- [TEXT SECTION]:
_ _ _ _ _ _ _
On cross-examination, Fernando Rubio declared that appellant was merely an acquaintance of his; that it was Naem who went to the lodging house to arrange for Mia to go home; that complainant’ s mother never went to his house; and that it was Chief of Police Eliseo Crespo who fetched appellant from the lodging house and brought him to the municipal hall.
Shortly before noon of January 26, 1994, Naem again met with appellant at Edward’ s Subdivision and informed him that complainant’ s parents were willing to talk to him at Naem’ s house the next day. The following morning, or on January 27, 1994, appellant was not able to talk to complainant’s parents because they merely sent a child to fetch Mia at Edward’s Subdivision and to tell her that her mother, who was at Naem’ s house, wanted to see her. Appellant permitted complainant to go but he told her that within one hour he was be going to the police station at the municipal hall so that they could settle everything there.
After an hour, while appellant was already on his way out of Edward’s Subdivision, he was met by Chief of Police Eliseo Crespo who invited him to the police station. Appellant waited at the police station the whole afternoon but when complainant, her parents and relatives arrived at around 5:00 P.M., he was not given the chance to talk to any one of them. That afternoon of January 2 7, 1994, appellant was no longer allowed to leave and he was detained at the police station after Mia and her parents lodged a complaint for rape and kidnapping against him.
During his detention, Mia’ s cousin, Lorna Casantosan, delivered to appellant on different occasions two letters from complainant dated February 27, 1994 and March 1, 1994, respectively. As Mia’s teacher, appellant is familiar with and was, therefore, able to identify the handwriting in said letters as that of Mia Taha. After a time, he came to know, through his mother, that an affidavit of desistance was reportedly executed by complainants. However, he claims that he never knew and it was never mentioned to him, not until the day he testified in court, that his mother paid P30,000.00 to Mia’s father because, although he did not dissuade them, neither did he request his mother to talk to complainants in order to settle the case.
_ _ _ _ _ _ _
- [DATA EXCERPT]:
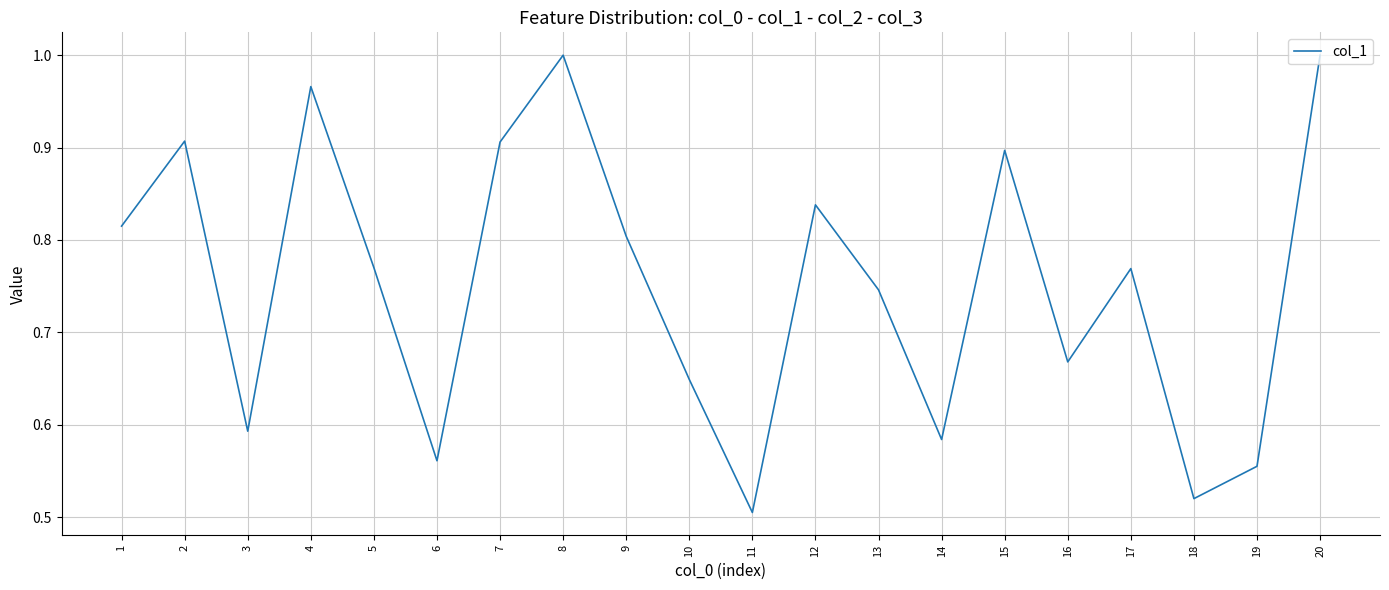

At which category does the data reach its first local peak?

2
_ _ _ _ _ _ _
- [ACTIVITY LIST]:
**A)** In the court narrative, rewrite the passage starting at "On cross-examination, Fernando" and ending at "the municipal hall.", changing "lodging house" to "boarding house".
**B)** According to the court narrative, who delivered the two letters from the complainant to the appellant during his detention?
**C)** Continue the court narrative from its final sentence.

- [ANSWERS FOR THE TASKS]:
**A)**
On cross-examination, Fernando Rubio declared that appellant was merely an acquaintance of his; that it was Naem who went to the boarding house to arrange for Mia to go home; that complainant’ s mother never went to his house; and that it was Chief of Police Eliseo Crespo who fetched appellant from the boarding house and brought him to the municipal hall.

**B)** Mia's cousin, Lorna Casantosan.

**C)**
Under cross-examination, appellant denied that he poked a knife at and raped Mia Taha on January 21, 1994. However, he admitted that he had sex with Mia at the Sunset Garden but that was already on January 24, 1994. While they were at Edward’ s Subdivision, they never had sexual relations. Appellant was told, when complainant visited him in jail, that her father would kill her if she refused to testify against him, although by the time she testified in court, her father had already died.
Appellant further testified that complainant has had several illicit relations in the boarding house of her cousin, Merlylyn Casantosan, which was a well-known fact in Pulot. However, he decided to have a relationship with her because he wanted to change her and that was what they had agreed upon. Appellant denied that, during the time when they were staying together, Mia had allegedly asked permission to leave several times but that he refused. On the contrary, he claimed that on January 27, 1994 when she told him that her parents wanted to see her, he readily gave her permission to go.
He also identified the clothes that Mia brought with her when they left her parents’ house on January 22, 1994, but which she left behind at the Rubios’ lodging house after she failed to return on January 27, 1994. The bag of clothes was brought to him at the provincial jail by Benedicto Rubio.
Appellant likewise declared that he had been detained at the provincial jail since January 27, 1994 but the warrant for his arrest was issued only on January 28, 1994; and that he did not submit a counter-affidavit because according to his former counsel, Atty. Paredes, it was no longer necessary since the complainants had already executed an affidavit of desistance. He admits having signed a "Waiver of Right to Preliminary Investigation" in connection with these cases.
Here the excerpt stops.